Tanti gli studenti che hanno preso parte all’assemblea di ieri sera necessaria per decidere come deve essere gestita l’occupazione. “Quest’occupazione vuole essere un punto di partenza per allargare la protesta, è necessario essere visibili anche all’esterno”. E proprio in quest’ottica, da questa mattina gli studenti del polo sociale distribuiranno per le strade e di fronte ai supermercati volantini informativi per rendere note le ragioni della protesta.

“La legge 133 è un attacco al mondo dell’istruzione – dichiara Giulia a nome dell’assemblea – il taglio dei fondi e la possibilità di rendere le università delle fondazioni private viene meno il diritto allo studio e la libertà di insegnamento. Se le università dovessero finire nelle mani di un privato, chi finanzierà quelle facoltà considerate poche produttive dal punto di vista economico come lettere o filosofia?”
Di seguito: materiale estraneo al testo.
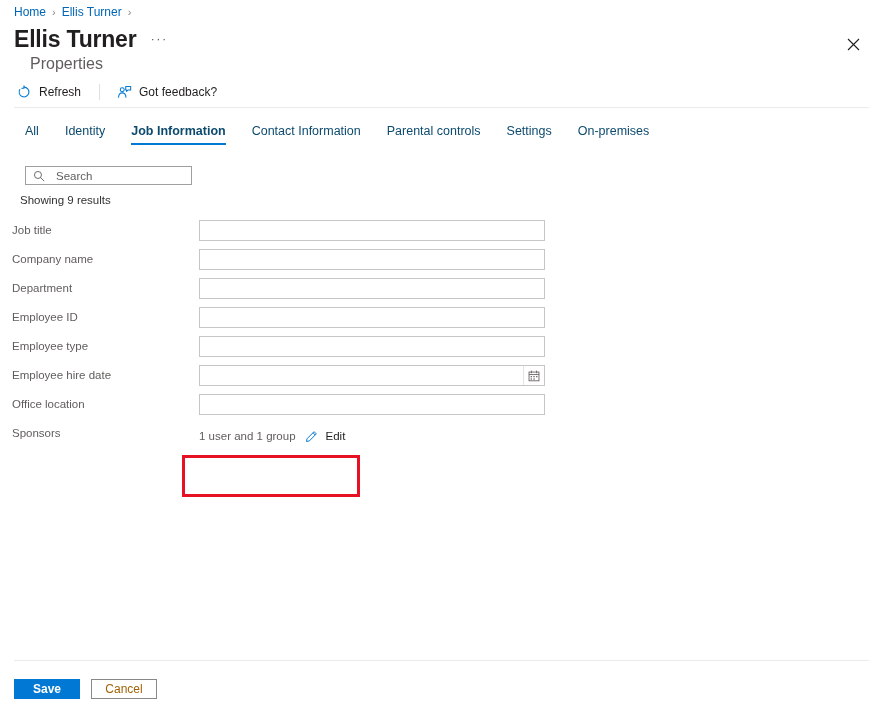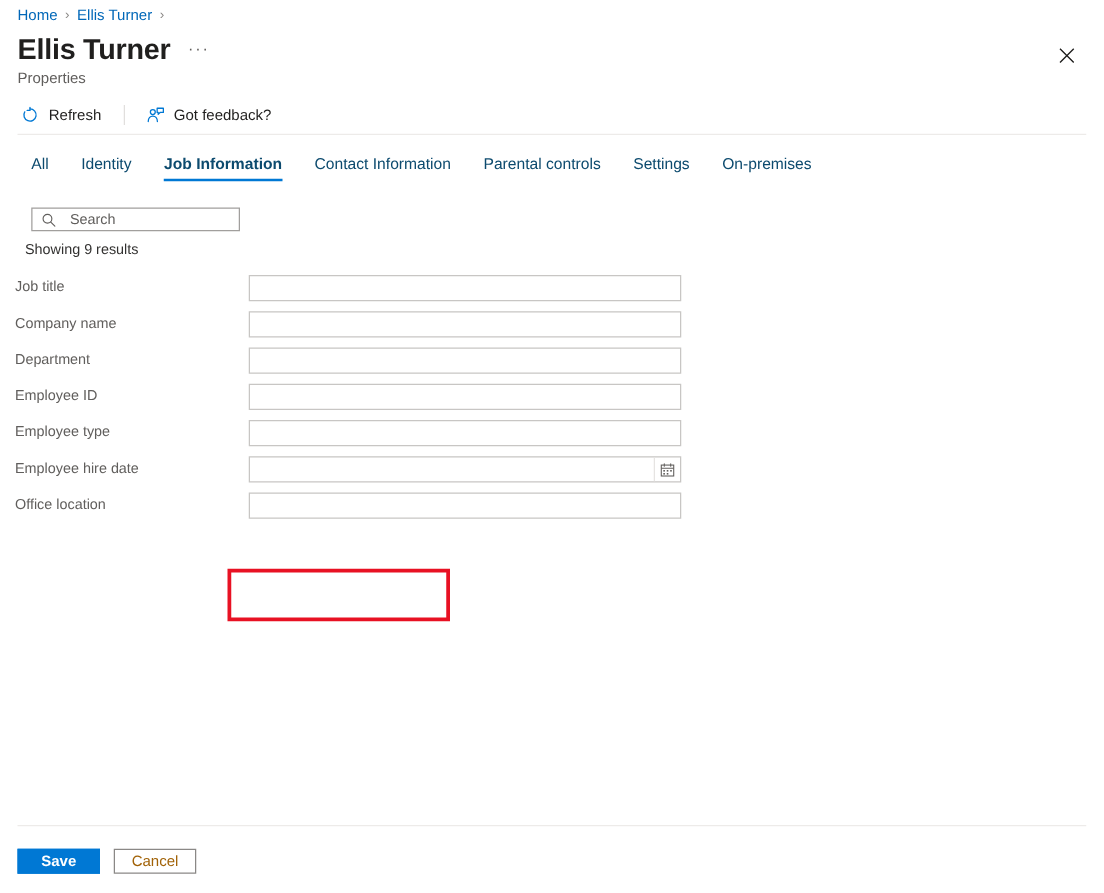--- a/index.html
+++ b/index.html
@@ -63,9 +63,9 @@
   }
   .subtitle {
     position: absolute;
-    left: 14px;
+    left: 30px;
     top: 55px;
-    font-size: 12px;
+    font-size: 16px;
     color: #605e5c;
   }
Anche i ricercatori precari hanno aderito alla mobilitazione contro la riforma Gelmini. “La legge 133 è un’imposizione dall’alto, invece è necessaria una vera riforma del sistema” dichiara Francesco, dottorando al polo sociale. I ricercatori collaboreranno con gli studenti per organizzare lezioni sulle diverse tematiche, dalla riforma Gelmini alla crisi finanziaria e già da questa mattina, alle 11, in Via delle Pandette, si terrà una lezione del prof. Dini.
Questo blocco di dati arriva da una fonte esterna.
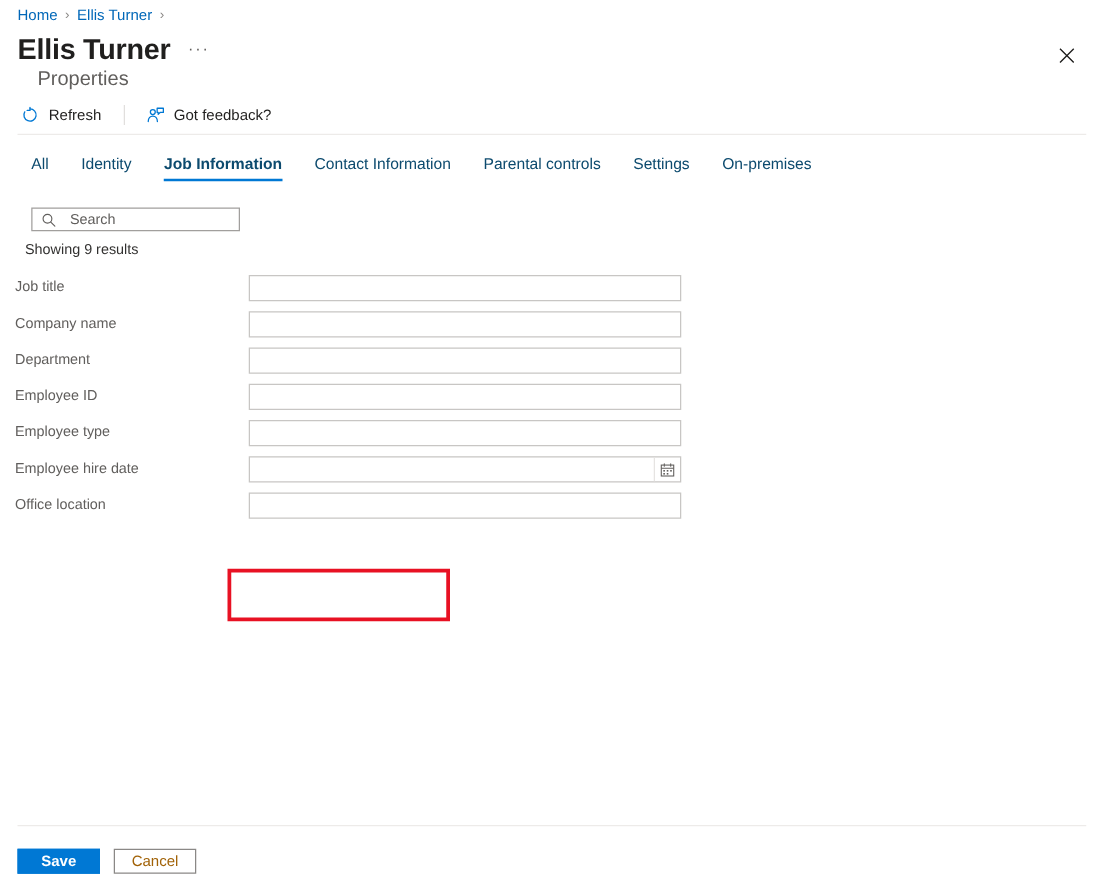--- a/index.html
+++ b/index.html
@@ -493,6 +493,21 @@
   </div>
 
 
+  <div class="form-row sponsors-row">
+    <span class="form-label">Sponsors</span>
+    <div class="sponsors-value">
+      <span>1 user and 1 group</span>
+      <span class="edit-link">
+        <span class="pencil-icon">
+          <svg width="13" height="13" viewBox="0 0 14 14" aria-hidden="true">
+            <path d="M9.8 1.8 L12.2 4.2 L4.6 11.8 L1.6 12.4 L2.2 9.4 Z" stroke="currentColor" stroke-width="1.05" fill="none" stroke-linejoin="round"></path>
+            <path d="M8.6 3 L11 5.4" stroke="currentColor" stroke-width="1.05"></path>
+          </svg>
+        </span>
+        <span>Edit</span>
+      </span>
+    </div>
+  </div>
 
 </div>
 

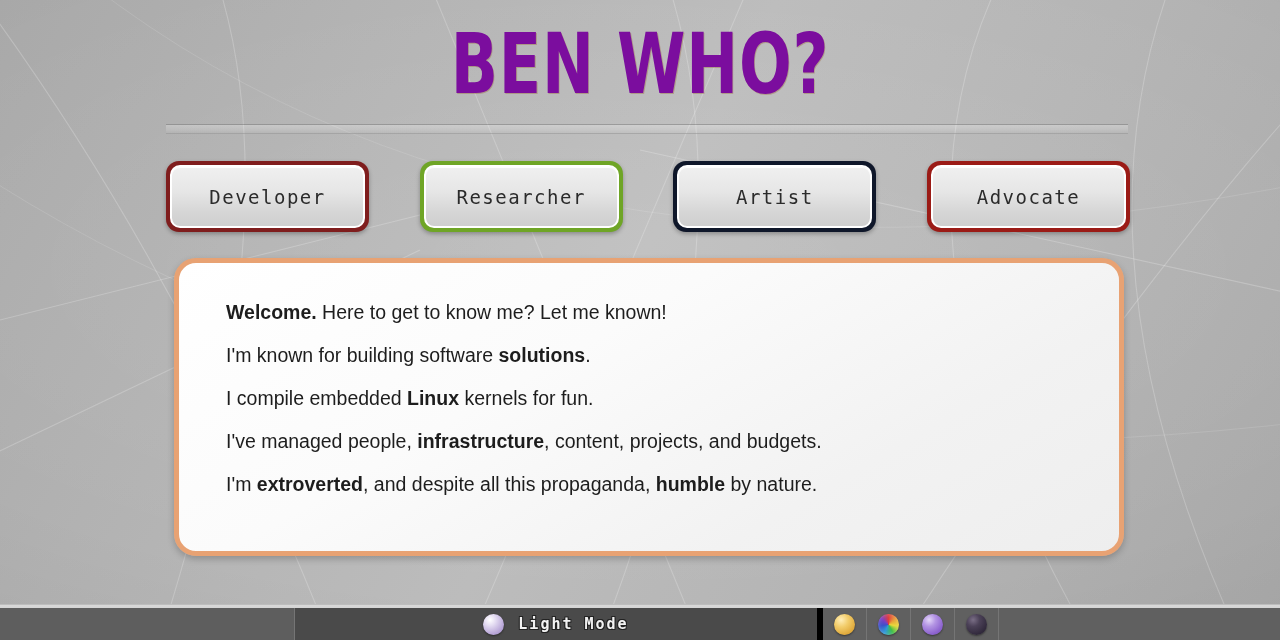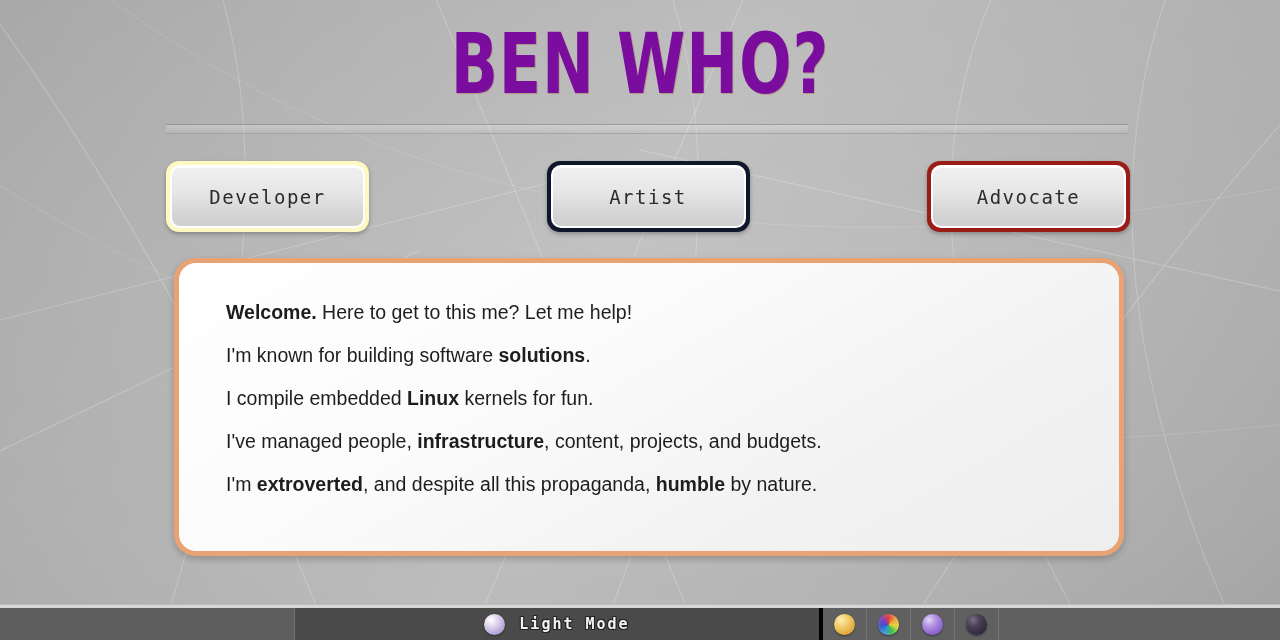--- a/index.html
+++ b/index.html
@@ -264,7 +264,7 @@
   <div id="divider"></div>
 
   <div id="nav-row">
-    <div class="nav-button" style="background: #fef9c3;">
+    <div class="nav-button" style="background: #7f1d1d;">
       <div class="btn-inner">
         <span class="btn-label">Developer</span>
       </div>

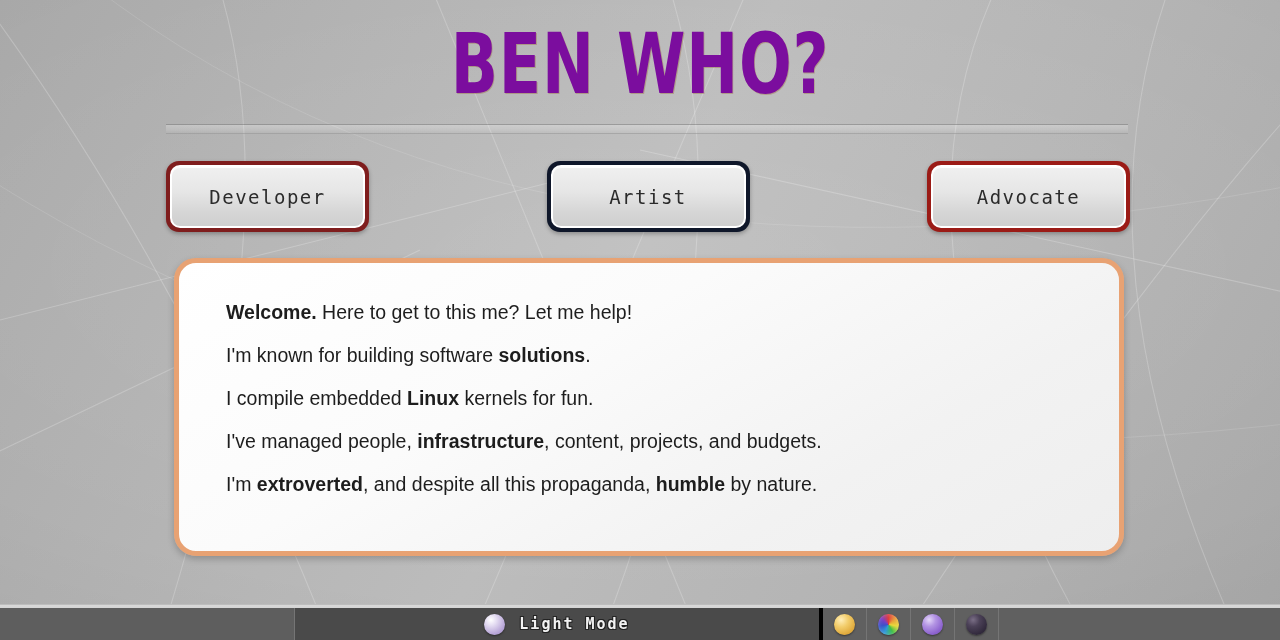--- a/index.html
+++ b/index.html
@@ -269,6 +269,11 @@
         <span class="btn-label">Developer</span>
       </div>
     </div>
+    <div class="nav-button" style="background: rgb(111, 165, 38);">
+      <div class="btn-inner">
+        <span class="btn-label">Researcher</span>
+      </div>
+    </div>
     <div class="nav-button" style="background: #0f172a;">
       <div class="btn-inner">
         <span class="btn-label">Artist</span>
Pronta anche una lettera-appello scritta dai ricercatori precari per “sensibilizzare il mondo dell’università, e tutta la cittadinanza in generale, sugli effetti distruttivi che avranno sull’intera università italiana le misure contenute nella legge 133” e nel giro 2 due giorni la petizione ha raccolto 500 adesioni.

Contrari all’occupazione del polo sociale le rappresentanze universitarie di Studenti per le Libertà. “Per quanto riguarda la legge 133 c’è stata una vera e propria disinformazione dovuta ad una visione ideologica. Proprio per questo noi vogliamo informare gli studenti su quella che è realmente la riforma Gelmini e saremo presenti nelle varie facoltà con gazebi e volantini”. Studenti per le Libertà si sta muovendo anche sul fronte della raccolta firme contro l’occupazione del polo di Novoli e da ieri sono state già raccolte 200 firme.

Per quanto riguarda le lezioni, gli studenti fanno sapere che essendo occupato solo l’edificio D5, nelle altre palazzine è possibile svolgere l’attività didattica. Sarà a discrezione del docente scegliere se tenere le lezioni previste.

Continua il blocco della didattica anche nella facoltà di Scienze Matematiche Fisiche e Naturali. In comunicato gli studenti fanno sapere che “a seguito di una intensa e sentita discussione, si è arrivati ad una nuova mozione che rinvia l’inizio dell’anno accademico al 3 Novembre, data in cui si terrà un nuovo Consiglio di Facoltà per decidere i nuovi passi di questa mobilitazione, impegnandosi comunque ad assicurare l’inizio delle lezioni, nel modo più normale possibile. Infatti, teniamo solo a precisare che, a seguito delle rinunce di copertura dei corsi presentate dai ricercatori, più di 160 insegnamenti non potranno essere attivati.